Usually when the market is disintermediated like this, incumbent players are the ones who are hurt. And while Mr Kaarlep concedes that not every gentailer is thrilled that the company is here, many retailers, like Mojo, are seeing the value in adopting the technology themselves.
“For decades energy retailers have had an incredibly sophisticated back end to their operation where they managed the performance of a complex portfolio of PPAs, and what can only be described as a very crude front end where they turned on a tap marked energy and electrons came out.
“Retailers are realising that being able to fractionise their power purchase agreements and avail themselves of the customer’s own energy use data to make their product more responsive, more liquid and more transparent is a useful thing to do.”
Retailers who wish to sell verified carbon-neutral energy to their customers can offer what are in effect single-source energy purchases.
This lets commercial, industrial and SME customers burnish their sustainability credentials without the need to purchase both energy and carbon offsets. It also offers customers exposure to lower wholesale prices without erasing the retailer’s margin.

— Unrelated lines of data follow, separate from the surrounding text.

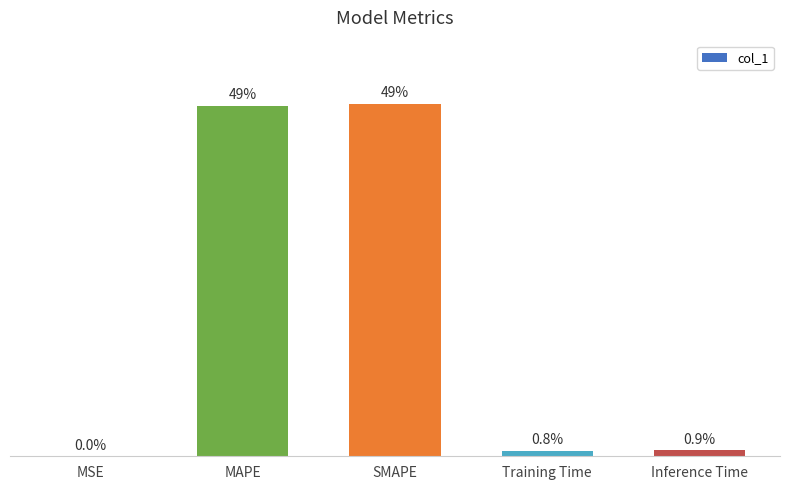

What is the value of the 2nd bar from the left?

0.8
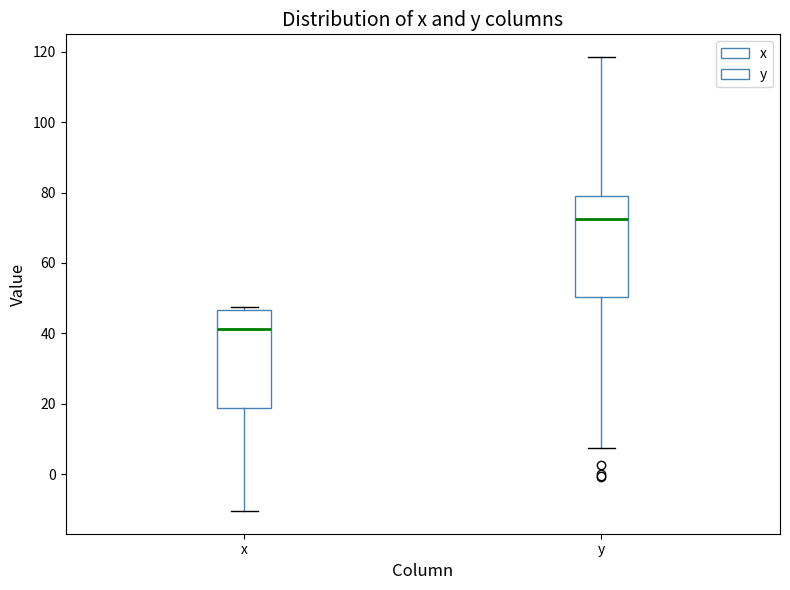

Which box has the lowest median line?

x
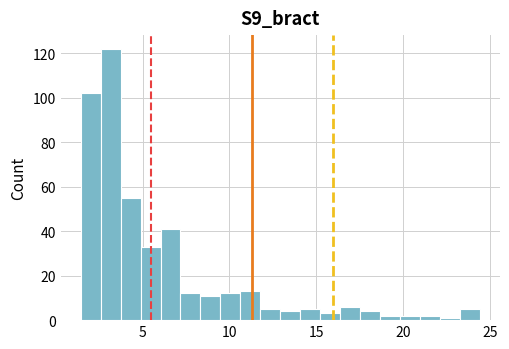

Around what value on the x-axis is the tallest bar? Give the approximate position of its centre, as read against the axis.

3.0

Alongside the development of the Mojo Marketplace and white-label implementations for other customers, the company is keenly anticipating the introduction of a consumer data right for energy in Australia, with the energy sector identified by the ACCC as one of
those in which such a right is most urgently needed.
“Data is the lifeblood of the energy business,” Mr Kaarlep said. “It’s very interesting, because in Europe we saw smart meters rolled out at the same time as in Australia and New Zealand. We are able to work on residential offerings in Europe because customers there have control of their data.
“Here in Australia the regulatory environment hasn’t kept pace with technology, and retailers who want to innovate are constrained from doing so. Ultimately it’s the energy users paying the price.”